### Data excerpts
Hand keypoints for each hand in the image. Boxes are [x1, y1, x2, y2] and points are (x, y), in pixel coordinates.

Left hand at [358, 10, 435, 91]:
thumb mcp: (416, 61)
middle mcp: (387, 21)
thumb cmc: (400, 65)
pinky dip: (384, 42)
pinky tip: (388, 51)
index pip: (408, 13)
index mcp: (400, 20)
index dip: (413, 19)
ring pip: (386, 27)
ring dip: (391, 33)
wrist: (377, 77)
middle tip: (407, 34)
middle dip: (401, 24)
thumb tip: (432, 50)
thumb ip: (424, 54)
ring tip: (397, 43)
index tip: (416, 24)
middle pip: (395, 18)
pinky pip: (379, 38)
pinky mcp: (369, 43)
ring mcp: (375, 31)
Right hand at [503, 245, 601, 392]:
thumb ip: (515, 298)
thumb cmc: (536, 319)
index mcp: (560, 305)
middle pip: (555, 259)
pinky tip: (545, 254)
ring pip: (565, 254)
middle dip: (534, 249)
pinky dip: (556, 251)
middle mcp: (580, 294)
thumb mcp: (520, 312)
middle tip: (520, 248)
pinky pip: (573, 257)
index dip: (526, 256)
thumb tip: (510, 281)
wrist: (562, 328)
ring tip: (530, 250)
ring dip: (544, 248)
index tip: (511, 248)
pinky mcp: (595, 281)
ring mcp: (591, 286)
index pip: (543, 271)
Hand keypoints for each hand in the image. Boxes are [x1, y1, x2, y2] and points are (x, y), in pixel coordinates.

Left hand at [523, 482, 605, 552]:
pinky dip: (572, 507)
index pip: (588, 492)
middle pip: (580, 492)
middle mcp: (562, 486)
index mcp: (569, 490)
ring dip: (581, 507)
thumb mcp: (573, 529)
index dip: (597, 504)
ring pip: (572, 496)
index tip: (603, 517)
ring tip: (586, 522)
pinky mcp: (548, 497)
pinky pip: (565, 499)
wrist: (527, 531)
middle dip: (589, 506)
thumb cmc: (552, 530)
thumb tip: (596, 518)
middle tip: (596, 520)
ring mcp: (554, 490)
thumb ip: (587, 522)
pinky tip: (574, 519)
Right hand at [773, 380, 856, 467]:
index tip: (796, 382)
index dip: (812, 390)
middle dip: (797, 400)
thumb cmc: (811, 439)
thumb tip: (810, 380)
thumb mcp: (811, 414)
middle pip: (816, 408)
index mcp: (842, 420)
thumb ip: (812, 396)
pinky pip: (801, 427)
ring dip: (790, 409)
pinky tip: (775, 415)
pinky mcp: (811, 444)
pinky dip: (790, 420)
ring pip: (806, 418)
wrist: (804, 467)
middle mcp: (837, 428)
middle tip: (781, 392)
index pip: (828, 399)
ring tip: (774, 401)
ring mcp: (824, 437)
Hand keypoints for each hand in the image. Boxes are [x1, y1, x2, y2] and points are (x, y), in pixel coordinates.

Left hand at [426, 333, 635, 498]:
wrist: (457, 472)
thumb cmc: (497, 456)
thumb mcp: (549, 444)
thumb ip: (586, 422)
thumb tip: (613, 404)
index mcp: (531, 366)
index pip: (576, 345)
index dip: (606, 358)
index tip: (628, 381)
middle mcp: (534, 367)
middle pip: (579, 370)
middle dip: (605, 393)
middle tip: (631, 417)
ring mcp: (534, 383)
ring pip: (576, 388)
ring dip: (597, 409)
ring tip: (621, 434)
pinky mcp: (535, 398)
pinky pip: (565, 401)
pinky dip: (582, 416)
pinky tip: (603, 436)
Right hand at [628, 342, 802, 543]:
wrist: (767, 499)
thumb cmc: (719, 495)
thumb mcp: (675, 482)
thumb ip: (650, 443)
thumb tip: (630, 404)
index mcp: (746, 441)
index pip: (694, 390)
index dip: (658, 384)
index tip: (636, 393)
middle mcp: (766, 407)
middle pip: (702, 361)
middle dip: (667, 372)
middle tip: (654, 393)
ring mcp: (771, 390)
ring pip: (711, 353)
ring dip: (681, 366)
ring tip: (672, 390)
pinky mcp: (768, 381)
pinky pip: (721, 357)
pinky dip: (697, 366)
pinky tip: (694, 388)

### Task description
Write a verbatim copy of the listing above.

### Solution to this problem
Hand keypoints for each hand in the image. Boxes are [x1, y1, x2, y2] and points are (x, y), in pixel coordinates.

Left hand at [358, 10, 435, 91]:
thumb mcp: (416, 61)
middle mcp: (387, 21)
thumb cmc: (400, 65)
pinky dip: (384, 42)
pinky tip: (388, 51)
index pip: (408, 13)
index mcp: (400, 20)
index dip: (413, 19)
ring pip: (386, 27)
ring dip: (391, 33)
wrist: (377, 77)
middle tip: (407, 34)
middle dip: (401, 24)
thumb tip: (432, 50)
thumb ip: (424, 54)
ring tip: (397, 43)
index tip: (416, 24)
middle pip: (395, 18)
pinky pip: (379, 38)
pinky mcp: (369, 43)
ring mcp: (375, 31)
Right hand at [503, 245, 601, 392]:
thumb ip: (515, 298)
thumb cmc: (536, 319)
index mcp: (560, 305)
middle pip: (555, 259)
pinky tip: (545, 254)
ring pip: (565, 254)
middle dip: (534, 249)
pinky dip: (556, 251)
middle mcp: (580, 294)
thumb mcp: (520, 312)
middle tip: (520, 248)
pinky pip: (573, 257)
index dip: (526, 256)
thumb tip: (510, 281)
wrist: (562, 328)
ring tip: (530, 250)
ring dip: (544, 248)
index tip: (511, 248)
pinky mcp: (595, 281)
ring mcp: (591, 286)
index pip: (543, 271)
Hand keypoints for each hand in the image. Boxes are [x1, y1, x2, y2] and points are (x, y), in pixel coordinates.

Left hand at [523, 482, 605, 552]:
pinky dip: (572, 507)
index pip: (588, 492)
middle pip: (580, 492)
middle mcp: (562, 486)
index mcp: (569, 490)
ring dip: (581, 507)
thumb mcp: (573, 529)
index dip: (597, 504)
ring pip: (572, 496)
index tip: (603, 517)
ring tip: (586, 522)
pinky mcp: (548, 497)
pinky pip: (565, 499)
wrist: (527, 531)
middle dip: (589, 506)
thumb cmc: (552, 530)
thumb tip: (596, 518)
middle tip: (596, 520)
ring mcp: (554, 490)
thumb ip: (587, 522)
pinky tip: (574, 519)
Right hand at [773, 380, 856, 467]:
index tip: (796, 382)
index dip: (812, 390)
middle dip: (797, 400)
thumb cmc: (811, 439)
thumb tip: (810, 380)
thumb mcp: (811, 414)
middle pip: (816, 408)
index mcp: (842, 420)
thumb ip: (812, 396)
pinky pip: (801, 427)
ring dip: (790, 409)
pinky tip: (775, 415)
pinky mcp: (811, 444)
pinky dip: (790, 420)
ring pip: (806, 418)
wrist: (804, 467)
middle mcp: (837, 428)
middle tip: (781, 392)
index pip: (828, 399)
ring tip: (774, 401)
ring mcp: (824, 437)
Hand keypoints for each hand in the image. Boxes are [x1, y1, x2, y2] and points are (x, y), in pixel coordinates.

Left hand at [426, 333, 635, 498]:
wrist: (457, 472)
thumb cmc: (497, 456)
thumb mcp: (549, 444)
thumb ip: (586, 422)
thumb tip: (613, 404)
index mcp: (531, 366)
index pip: (576, 345)
index dip: (606, 358)
index tip: (628, 381)
middle mcp: (534, 367)
middle pip: (579, 370)
middle dip: (605, 393)
middle tip: (631, 417)
ring mcp: (534, 383)
ring pip: (576, 388)
ring dip: (597, 409)
ring tip: (621, 434)
pinky mcp: (535, 398)
pinky pip: (565, 401)
pinky dip: (582, 416)
pinky tip: (603, 436)
Right hand at [628, 342, 802, 543]:
wrist: (767, 499)
thumb cmc: (719, 495)
thumb mcp: (675, 482)
thumb ip: (650, 443)
thumb tip: (630, 404)
index mcp: (746, 441)
index pip: (694, 390)
index dip: (658, 384)
index tip: (636, 393)
middle mcp: (766, 407)
middle pip: (702, 361)
middle dip: (667, 372)
middle tip: (654, 393)
ring mcp: (771, 390)
ring pip: (711, 353)
ring dip: (681, 366)
ring tip: (672, 390)
pinky mcp: (768, 381)
pinky pip: (721, 357)
pinky dip: (697, 366)
pinky tip: (694, 388)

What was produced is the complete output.